Indeed, on this forum many people suggested (here, here or here) not using T-test but something more appropriate like a generalized linear model, which was my intuition as well.

However, I could not answer: which assumption of either the Central Limit Theorem or of the Welch's T-test is violated by my dataset?

First, I reasoned by translating the T-test problem into the (I believe equivalent) linear regression problem, in which we would clearly violate the assumption of identically normally distributed residuals. My problem is that I still don't find what is violated in the T-test formulation. How are the assumptions related between these two formulations?

Indeed, it seems that with the Central Limit Theorem, the mean of many percentages would follow a normal distribution, thus the condition that the mean is normally distributed would hold; so the violated assumption has to be another one in the T-test.

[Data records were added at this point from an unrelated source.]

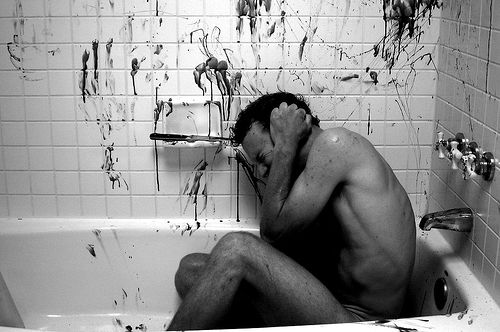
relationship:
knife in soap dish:
[145, 130, 227, 143] [157, 97, 227, 155]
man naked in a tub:
[164, 90, 427, 319] [8, 217, 480, 315]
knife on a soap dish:
[145, 130, 227, 143] [157, 97, 227, 155]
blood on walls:
[5, 5, 466, 221] [5, 6, 481, 283]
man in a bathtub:
[164, 90, 427, 319] [6, 215, 482, 322]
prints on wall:
[73, 35, 145, 155] [3, 2, 498, 302]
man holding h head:
[164, 90, 427, 319] [227, 84, 321, 182]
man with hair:
[164, 90, 427, 319] [221, 89, 315, 149]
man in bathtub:
[164, 90, 427, 319] [7, 205, 471, 319]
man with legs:
[164, 90, 427, 319] [164, 231, 351, 330]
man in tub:
[164, 90, 420, 331] [1, 216, 498, 328]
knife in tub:
[145, 130, 227, 143] [1, 216, 497, 332]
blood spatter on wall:
[78, 46, 102, 96] [3, 2, 498, 302]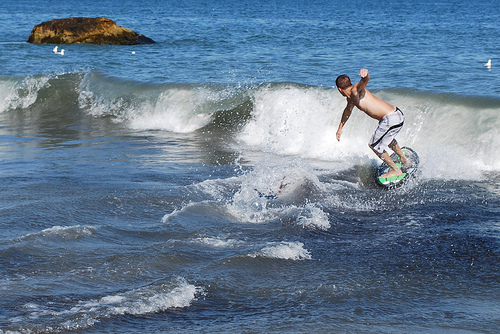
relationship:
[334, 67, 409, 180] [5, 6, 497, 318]
boy surfing in ocean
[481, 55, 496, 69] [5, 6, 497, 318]
bird in ocean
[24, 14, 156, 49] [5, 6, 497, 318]
formation inside of ocean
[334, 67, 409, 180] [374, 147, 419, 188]
boy on top of board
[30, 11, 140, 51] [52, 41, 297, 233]
rock jutting out of water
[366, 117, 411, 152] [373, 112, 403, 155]
stripe attached to trunks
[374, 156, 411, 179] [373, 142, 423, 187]
feet are on top of surfboard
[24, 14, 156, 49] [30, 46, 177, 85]
formation inside of water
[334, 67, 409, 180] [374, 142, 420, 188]
boy on top of board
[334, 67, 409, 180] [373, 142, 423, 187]
boy on top of surfboard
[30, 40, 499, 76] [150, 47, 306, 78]
birds are on top of water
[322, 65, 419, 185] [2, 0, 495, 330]
boy plays in water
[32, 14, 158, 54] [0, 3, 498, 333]
formation sticks out of ocean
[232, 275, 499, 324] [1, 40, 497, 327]
surface of water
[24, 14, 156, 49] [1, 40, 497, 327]
formation in water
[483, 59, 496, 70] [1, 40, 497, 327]
bird floating on water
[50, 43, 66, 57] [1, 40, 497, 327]
birds floating on water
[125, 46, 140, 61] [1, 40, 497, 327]
seagull floating on water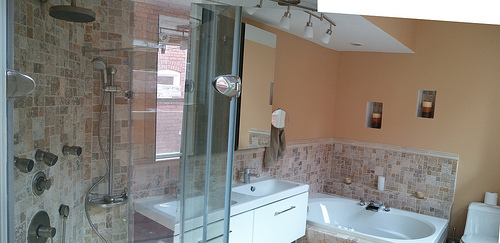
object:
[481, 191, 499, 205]
toilet paper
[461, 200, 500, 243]
toilet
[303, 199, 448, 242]
bath tub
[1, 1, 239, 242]
shower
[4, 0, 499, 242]
bathroom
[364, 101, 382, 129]
hole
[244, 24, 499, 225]
wall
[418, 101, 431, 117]
candle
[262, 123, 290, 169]
towel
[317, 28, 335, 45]
lights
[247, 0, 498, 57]
ceiling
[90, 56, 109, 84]
shower head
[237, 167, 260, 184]
faucet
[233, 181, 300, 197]
sink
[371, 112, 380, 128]
candle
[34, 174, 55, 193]
knob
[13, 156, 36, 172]
knob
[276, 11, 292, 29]
light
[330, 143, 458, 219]
tiles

I saw that the $$T$$ variable

$$T = \frac{Z}{\sqrt{U/k}}$$

requires that $$Z$$ and $$U$$ be independent to follow the Student distribution. Is it the assumption that is violated by a dataset of proportion values?

The answer is that, contrary to popular belief, the Welch (not Welsh) T-test kind of assumes equal variance of populations. Now, before you go crazy and think you were lied to, let me explain. A T-test only holds when the following are true:

1. When the two populations have equal variances (in practice: similar variances).
2. The distributions are perfectly normally distributed (In practice: The skewness must be small, or the sample size must be very large to make up for it).

Welch's T-test applies a correction to the regular t-test that makes violations of the first assumption practically unimportant when condition 1 is fulfilled. However, the Welch t-test, in theory, is still not exact unless condition 1 is fulfilled or the sample size is very large.

In theory, the Welch and regular T-tests have their assumption of equal variances violated when dealing with a binomial distribution, because a binomial distribution has a standard error equal to: $$\frac{\sqrt{p (1 - p)}}{\sqrt n}$$

Notice that this variance depends on $$p$$. Therefore, any change in $$p$$ technically invalidates any t-test, so a t-test can't be used.

But what if $$n$$ is really big? Well then, the variance hardly changes, because the variance is close to 0, and going from "Basically 0" to "Basically 0" is a change of, well, basically 0. So the fact that the variance changes a little is fine, because Welch's t-test is insensitive to small differences in variance (unlike the regular t-test).